Effect of Heavy Carbon, Nitrogen and Boron Doping on Oxygen Precipitation Behavior in Silicon Epitaxial Wafers

摘要

The effect of heavy carbon (C), nitrogen (N) and boron (B) doping on oxygen precipitation behavior in silicon epitaxial (epi) wafers was studied with transmission electron microscopy observations and a preferential etching method. Prolonged isothermal annealing was performed on C, N and B doped epi wafers between 700 ℃ and 1000 ℃ up to 700h. It was found that, with an increase in the concentration of C in p/p- and B in p/p+ epi wafers, (i) the density of nucleated precipitates increased, and (ii) the precipitates could nucleate at a higher temperature; up to 850 ℃ by C doping and 900 ℃ by D doping. On the other hand, the nucleation behavior in p/p-epi wafers was not affected by N doping; the nucleation temperature was lower than 800 ℃. The growth of platelet precipitates was investigated and compared with the growth in p- polished wafers. It was confirmed that the growth rate in B doped p/p+ epi wafers was higher than that in C, N doped p/p- epi and p- polished wafers.
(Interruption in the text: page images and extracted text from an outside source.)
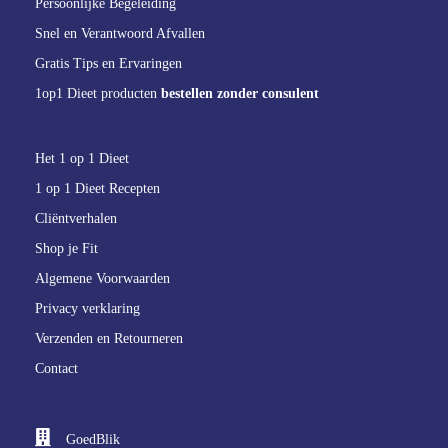
Persoonlijke Begeleiding
Snel en Verantwoord Afvallen
Gratis Tips en Ervaringen
1op1 Dieet producten
bestellen zonder consulent
Het 1 op 1 Dieet
1 op 1 Dieet Recepten
Cliëntverhalen
Shop je Fit
Algemene Voorwaarden
Privacy verklaring
Verzenden en Retourneren
Contact
GoedBlik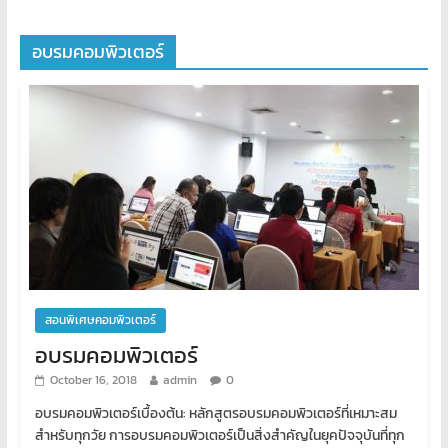
อบรมคอมพิวเตอร์
สอนพิเศษคอมพิวเตอร์
อบรมคอมพิวเตอร์
October 16, 2018
admin
0
อบรมคอมพิวเตอร์เบื้องต้น: หลักสูตรอบรมคอมพิวเตอร์ที่เหมาะสม
สำหรับทุกวัย การอบรมคอมพิวเตอร์เป็นสิ่งสำคัญในยุคปัจจุบันที่ทุก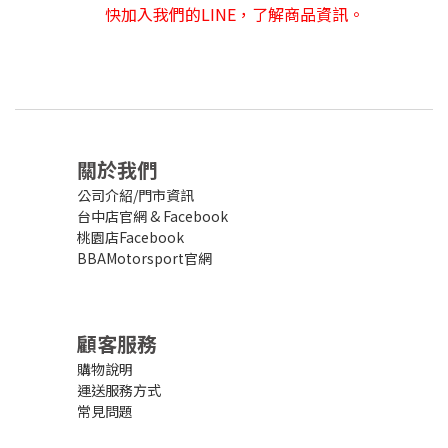
快加入我們的LINE，了解商品資訊。
關於我們
公司介紹/門市資訊
台中店官網
&
Facebook
桃園店Facebook
BBAMotorsport官網
顧客服務
購物說明
運送服務方式
常見問題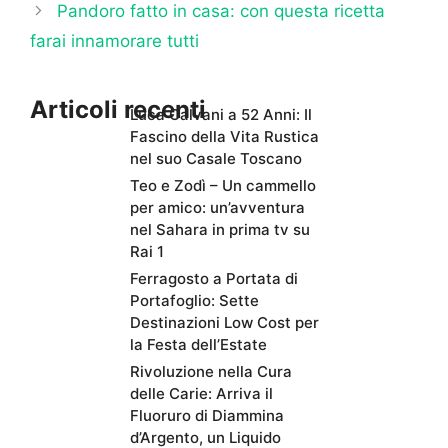
Pandoro fatto in casa: con questa ricetta
farai innamorare tutti
Articoli recenti
Luca Calvani a 52 Anni: Il
Fascino della Vita Rustica
nel suo Casale Toscano
Teo e Zodì – Un cammello
per amico: un’avventura
nel Sahara in prima tv su
Rai 1
Ferragosto a Portata di
Portafoglio: Sette
Destinazioni Low Cost per
la Festa dell’Estate
Rivoluzione nella Cura
delle Carie: Arriva il
Fluoruro di Diammina
d’Argento, un Liquido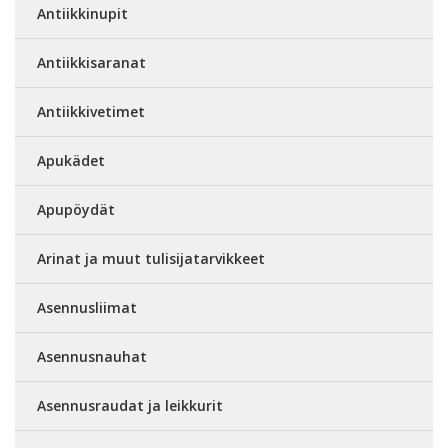
Antiikkinupit
Antiikkisaranat
Antiikkivetimet
Apukädet
Apupöydät
Arinat ja muut tulisijatarvikkeet
Asennusliimat
Asennusnauhat
Asennusraudat ja leikkurit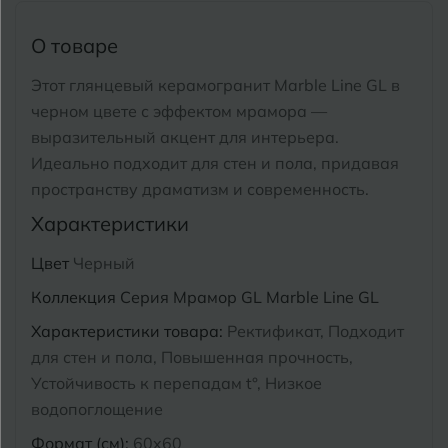
Тимашевск
Екатеринбург
О товаре
Тобольск
И
Иваново
Этот глянцевый керамогранит Marble Line GL в
Тольятти
черном цвете с эффектом мрамора —
Ижевск
Томск
выразительный акцент для интерьера.
Идеально подходит для стен и пола, придавая
Тула
К
Казань
пространству драматизм и современность.
Тюмень
Характеристики
Кемерово
Цвет
Черный
Ковров
У
Улан-Удэ
Коллекция
Серия Мрамор GL Marble Line GL
Кострома
Ульяновск
Характеристики товара:
Ректификат, Подходит
Котлас
для стен и пола, Повышенная прочность,
Уфа
Устойчивость к перепадам t°, Низкое
Краснодар
водопоглощение
Х
Химки
Курган
Формат (см):
60x60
This enhanced growth in B doped p/p+ epi wafers was caused by the enhanced oxygen diffusion, which was confirmed with the out-diffusion profile of oxygen by secondary ion mass spectroscopy. The lattice strain around the platelet precipitates was also investigated by using convergent beam electron diffraction. It was found that the strain in C doped p/p- epi wafers was as large as that in B doped p/p+ epi wafers, and far relaxed compared with N doped p/p- epi wafers was as large as that in B doped p/p+ epi wafers, and far relaxed compared with N doped p/p- epi and p- polished wafers. The possible mechanism of strain relaxation is the function of C and B atoms as the effective sinks of silicon interstitials emitted by oxide precipitates.